Despite recent attempts to jazz up the place, with a new monument and picnic tables, you'll likely have the place to yourself too (except for 'caretaker' Joel, who's happy to have a chat). 


Here, we also have a barbecue lunch, which comprises buttered lobster (that almost runs on tap around these parts), tasty tuna, traditional vegetables (mostly of the root and green variety) and fruit as fresh as the air. Washed down with a SolBrew or just a soft drink, the lunch is (almost) equal to the view, which today also includes jumping skipjack tuna a short distance away.


Lobster lunch


After our meal, Nelson tells us it's almost a rite of passage to jump from a small pier at the island, which I do with joy (several times). Good times are hard to avoid around here. 


A short boat ride from JFK, Mbabanga is a village where Micronesian and Melanesian cultures meet. Here, you'll find villagers sweeping in stilted homes of wood and thatch, children playing or bathing in the salty sea and a small school.


At the centre of the village stands a modest church. If you come around Mass times, you can even listen to some sweet gospel hymns. Just be prepared to be smiled at. A lot. 

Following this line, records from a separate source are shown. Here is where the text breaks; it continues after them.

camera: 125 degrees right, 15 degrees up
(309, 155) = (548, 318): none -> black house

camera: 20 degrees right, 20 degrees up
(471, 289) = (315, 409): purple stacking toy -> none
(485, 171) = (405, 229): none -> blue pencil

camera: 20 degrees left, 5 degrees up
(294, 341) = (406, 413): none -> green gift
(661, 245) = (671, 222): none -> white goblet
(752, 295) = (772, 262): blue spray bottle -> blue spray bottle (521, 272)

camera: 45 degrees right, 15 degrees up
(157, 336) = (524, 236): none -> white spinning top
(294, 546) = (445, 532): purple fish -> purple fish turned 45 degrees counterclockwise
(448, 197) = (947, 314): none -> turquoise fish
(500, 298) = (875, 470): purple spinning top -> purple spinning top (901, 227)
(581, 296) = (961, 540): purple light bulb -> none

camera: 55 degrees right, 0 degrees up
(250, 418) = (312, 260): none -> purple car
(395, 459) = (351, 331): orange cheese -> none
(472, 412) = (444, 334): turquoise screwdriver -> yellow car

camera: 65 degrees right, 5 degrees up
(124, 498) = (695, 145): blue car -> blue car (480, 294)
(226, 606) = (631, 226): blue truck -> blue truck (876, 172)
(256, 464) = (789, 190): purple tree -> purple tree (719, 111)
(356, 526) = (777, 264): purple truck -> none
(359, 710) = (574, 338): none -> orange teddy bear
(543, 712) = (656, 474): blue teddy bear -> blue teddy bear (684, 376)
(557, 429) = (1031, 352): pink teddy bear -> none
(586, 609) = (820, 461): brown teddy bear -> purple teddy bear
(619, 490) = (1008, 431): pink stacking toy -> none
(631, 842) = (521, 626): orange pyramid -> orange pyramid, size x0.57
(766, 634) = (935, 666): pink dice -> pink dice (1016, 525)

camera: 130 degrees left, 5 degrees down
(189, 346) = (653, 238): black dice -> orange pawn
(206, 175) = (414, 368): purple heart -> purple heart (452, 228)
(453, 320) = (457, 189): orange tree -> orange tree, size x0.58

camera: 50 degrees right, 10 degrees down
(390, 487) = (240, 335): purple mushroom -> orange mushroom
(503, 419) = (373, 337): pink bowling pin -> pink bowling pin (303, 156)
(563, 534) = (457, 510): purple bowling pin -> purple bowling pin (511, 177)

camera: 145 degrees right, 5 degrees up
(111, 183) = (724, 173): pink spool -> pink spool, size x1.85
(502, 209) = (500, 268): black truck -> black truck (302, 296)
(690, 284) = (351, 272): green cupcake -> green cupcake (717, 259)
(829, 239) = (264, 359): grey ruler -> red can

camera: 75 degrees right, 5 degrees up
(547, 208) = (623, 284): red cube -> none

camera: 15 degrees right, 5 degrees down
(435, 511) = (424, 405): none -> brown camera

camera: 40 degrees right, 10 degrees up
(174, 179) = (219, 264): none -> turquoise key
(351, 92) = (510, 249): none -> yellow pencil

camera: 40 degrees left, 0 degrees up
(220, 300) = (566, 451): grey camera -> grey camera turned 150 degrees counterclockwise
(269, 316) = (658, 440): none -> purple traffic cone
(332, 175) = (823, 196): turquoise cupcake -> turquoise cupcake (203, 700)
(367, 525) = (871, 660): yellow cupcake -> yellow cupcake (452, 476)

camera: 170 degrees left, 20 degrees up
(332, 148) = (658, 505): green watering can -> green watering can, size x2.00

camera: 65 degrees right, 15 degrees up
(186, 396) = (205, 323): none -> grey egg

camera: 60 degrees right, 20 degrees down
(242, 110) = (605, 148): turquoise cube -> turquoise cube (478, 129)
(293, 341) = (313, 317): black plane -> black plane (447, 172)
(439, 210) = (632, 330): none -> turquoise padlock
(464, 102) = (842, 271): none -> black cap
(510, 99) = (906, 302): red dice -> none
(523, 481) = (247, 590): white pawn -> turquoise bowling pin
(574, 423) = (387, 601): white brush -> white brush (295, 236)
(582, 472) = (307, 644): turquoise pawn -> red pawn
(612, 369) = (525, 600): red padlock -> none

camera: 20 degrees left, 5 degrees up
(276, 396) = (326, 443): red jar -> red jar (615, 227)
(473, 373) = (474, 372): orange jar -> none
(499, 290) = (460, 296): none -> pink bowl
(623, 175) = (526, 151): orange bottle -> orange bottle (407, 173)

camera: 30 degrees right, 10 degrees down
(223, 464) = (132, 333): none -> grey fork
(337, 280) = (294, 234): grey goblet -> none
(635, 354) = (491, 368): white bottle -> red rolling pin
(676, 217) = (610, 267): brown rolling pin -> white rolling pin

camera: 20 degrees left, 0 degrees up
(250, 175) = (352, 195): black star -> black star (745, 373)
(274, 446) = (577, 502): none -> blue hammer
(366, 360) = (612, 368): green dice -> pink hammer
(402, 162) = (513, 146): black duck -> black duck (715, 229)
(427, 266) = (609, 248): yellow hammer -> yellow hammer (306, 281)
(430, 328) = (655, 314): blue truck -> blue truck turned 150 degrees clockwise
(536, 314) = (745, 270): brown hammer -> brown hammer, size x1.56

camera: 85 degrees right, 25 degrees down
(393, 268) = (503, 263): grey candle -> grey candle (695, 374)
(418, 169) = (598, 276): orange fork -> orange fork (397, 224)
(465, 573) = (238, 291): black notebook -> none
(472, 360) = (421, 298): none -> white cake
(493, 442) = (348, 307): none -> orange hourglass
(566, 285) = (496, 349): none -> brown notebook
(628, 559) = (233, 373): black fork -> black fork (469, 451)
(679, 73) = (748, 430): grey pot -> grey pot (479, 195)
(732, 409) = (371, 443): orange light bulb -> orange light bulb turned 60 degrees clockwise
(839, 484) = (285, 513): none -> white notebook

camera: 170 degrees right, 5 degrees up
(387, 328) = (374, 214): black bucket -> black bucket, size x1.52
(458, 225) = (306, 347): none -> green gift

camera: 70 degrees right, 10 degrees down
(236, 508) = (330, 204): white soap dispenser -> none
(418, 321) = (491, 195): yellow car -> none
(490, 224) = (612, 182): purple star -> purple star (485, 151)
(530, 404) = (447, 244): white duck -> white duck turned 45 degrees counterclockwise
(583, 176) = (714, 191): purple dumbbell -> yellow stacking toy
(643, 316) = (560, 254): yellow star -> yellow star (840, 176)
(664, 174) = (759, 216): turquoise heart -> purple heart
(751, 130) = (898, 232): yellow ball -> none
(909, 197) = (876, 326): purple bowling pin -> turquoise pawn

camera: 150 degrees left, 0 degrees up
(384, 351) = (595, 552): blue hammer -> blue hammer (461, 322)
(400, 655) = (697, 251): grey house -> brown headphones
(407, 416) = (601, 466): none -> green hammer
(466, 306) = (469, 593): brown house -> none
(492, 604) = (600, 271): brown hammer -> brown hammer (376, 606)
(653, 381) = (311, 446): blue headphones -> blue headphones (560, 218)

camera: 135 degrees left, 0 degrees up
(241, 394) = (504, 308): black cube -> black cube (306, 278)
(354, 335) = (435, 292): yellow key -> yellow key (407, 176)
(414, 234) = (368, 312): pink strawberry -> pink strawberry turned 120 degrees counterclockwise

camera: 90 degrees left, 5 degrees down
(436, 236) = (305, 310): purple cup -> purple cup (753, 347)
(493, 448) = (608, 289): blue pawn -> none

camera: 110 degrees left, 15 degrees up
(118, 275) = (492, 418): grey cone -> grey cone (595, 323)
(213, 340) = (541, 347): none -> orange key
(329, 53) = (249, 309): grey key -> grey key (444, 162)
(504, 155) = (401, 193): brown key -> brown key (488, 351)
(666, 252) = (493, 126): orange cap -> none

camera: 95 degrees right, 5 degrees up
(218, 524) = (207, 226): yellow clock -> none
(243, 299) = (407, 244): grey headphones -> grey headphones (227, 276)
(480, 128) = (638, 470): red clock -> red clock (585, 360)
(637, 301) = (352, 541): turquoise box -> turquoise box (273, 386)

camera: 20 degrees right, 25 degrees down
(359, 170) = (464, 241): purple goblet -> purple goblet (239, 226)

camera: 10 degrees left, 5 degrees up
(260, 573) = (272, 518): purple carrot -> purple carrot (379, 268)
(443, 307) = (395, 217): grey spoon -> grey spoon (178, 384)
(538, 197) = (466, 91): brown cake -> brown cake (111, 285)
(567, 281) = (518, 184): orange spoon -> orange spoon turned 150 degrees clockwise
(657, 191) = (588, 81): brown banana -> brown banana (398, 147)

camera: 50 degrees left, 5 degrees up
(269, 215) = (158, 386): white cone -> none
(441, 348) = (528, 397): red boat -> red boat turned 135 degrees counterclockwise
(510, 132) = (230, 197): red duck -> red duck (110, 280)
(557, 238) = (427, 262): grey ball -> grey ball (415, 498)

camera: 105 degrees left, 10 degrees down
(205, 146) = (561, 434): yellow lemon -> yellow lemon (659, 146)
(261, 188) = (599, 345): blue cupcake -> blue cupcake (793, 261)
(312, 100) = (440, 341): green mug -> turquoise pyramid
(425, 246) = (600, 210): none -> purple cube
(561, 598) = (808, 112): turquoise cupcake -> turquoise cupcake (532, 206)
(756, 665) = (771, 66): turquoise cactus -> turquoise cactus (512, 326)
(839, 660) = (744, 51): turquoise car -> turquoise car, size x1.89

Another trip, and one which can be done on the same day as the triangular tour, is a visit to Njari Island.


The white sands at Njari could be a drawcard in themselves, but the isle's real appeal, like many things in Gizo, lies in its water. Wade out into the bright blue, and you'll be rewarded with some of the best snorkelling you're likely to do anywhere in the world (and I say that as someone who's snorkelled in a lot of places). 


Island hopping


Here, you can swim among colourful coral all by yourself; and there's no bleaching, as evidenced by the magnificent yellows and pinks of the reef.


As I snorkel near a point where dazzling colours give way to a deep, dark and almost scary blue, I even spot a few black tip sharks (which by the way are harmless...). 


Not far from where we're swimming, about 50 metres out from shore, we're told of a spot called 'Grand Central Station' where in one dive some 265 different species were said to have been spotted. Swimming here, with visibility this good, I'd believe it too.


Alternatively, you can just sit on a bench, which has been cleverly built over a rusty wreck, watch the water and listen to beautiful birdsong. Strangely, in a place so tranquil, you might even spot a stray bullet on the island, left over from 75 years ago, as our guide does.


Nelson says that every step in the Solomons is like a step into history. Around here, it's also a step into the big blue.


The writer was a guest of Tourism Solomons.